One limitation of this study is that due to its cross-sectional design, it cannot provide robust insight into causal relationships. It is, however, likely that the associations studied are complex and bidirectional. In addition, it might be useful to understand which aspects of self-efficacy are particularly important in order to actually participate in decision-making [29]. Another limitation of this study relates to the low number of individuals considering themselves part of a minority group within the six countries. This might have led to sampling bias, i.e., people who participated to the study may reflect higher levels of self-efficacy for participation in decision-making compared to people from ethnic minority groups who may have lower levels of self-efficacy, for example, due to language barriers. Lastly, since we were interested in overall QoL and patient satisfaction in general, it remains unknown which elements of these concepts are related to self-efficacy for participation in decision-making. We only used one item measuring QoL and patient satisfaction. It would potentially have strengthened the reliability of results if we had used a multi-item scale measuring these constructs. Future research could investigate which specific components of quality of life and patient satisfaction correlate with self-efficacy for participation in decision-making. This would help to identify areas where interventions can be implemented more effectively.

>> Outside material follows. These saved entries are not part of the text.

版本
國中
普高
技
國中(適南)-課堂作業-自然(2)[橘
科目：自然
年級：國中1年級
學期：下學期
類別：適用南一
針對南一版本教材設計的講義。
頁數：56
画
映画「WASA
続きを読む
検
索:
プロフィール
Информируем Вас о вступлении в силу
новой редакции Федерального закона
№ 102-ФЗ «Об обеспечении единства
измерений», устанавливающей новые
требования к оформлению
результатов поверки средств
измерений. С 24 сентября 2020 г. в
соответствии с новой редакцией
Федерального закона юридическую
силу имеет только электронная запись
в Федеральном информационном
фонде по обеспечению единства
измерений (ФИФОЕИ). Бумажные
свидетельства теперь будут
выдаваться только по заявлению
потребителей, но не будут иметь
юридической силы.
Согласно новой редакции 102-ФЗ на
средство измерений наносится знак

Since our findings show associations of coping strategies, patient satisfaction, and quality of life with self-efficacy for participation in decision-making, we recommend to take into account these aspects when developing tailored interventions to facilitate self-efficacy or patient empowerment, especially in the face of a growing population of individuals living with advanced cancer. This requires physicians to become a skilled companion asking the right questions about what matters to the patient, while supporting them to actively participate in decision-making about treatment [52]. Given the potential benefits of a problem-focused coping style, it is important that healthcare professionals find patient-centered ways to support patients who have difficulties to cope with their disease [53]. Physicians should be aware that patients who have difficulties to cope with their disease or use avoidant coping strategies may not feel confident to interact with physicians. Also, adopting a participatory physician decision-making style in which patients are involved in the decision-making process may facilitate self-efficacy for participation in decision-making among patients [54].

In conclusion, this study shows that a problem-focused coping strategy, better patient satisfaction, and better QoL were associated with higher levels of self-efficacy for participation in decision-making among patients with advanced cancer. Differences between countries were observed in patients’ self-efficacy for participation in decision-making. We recommend physicians who aim to support patients in a process of decision-making to take into account patients’ coping strategy. Furthermore, they should be aware that patients’ self-efficacy for participation in decision-making is positively related to their satisfaction with care and their QoL.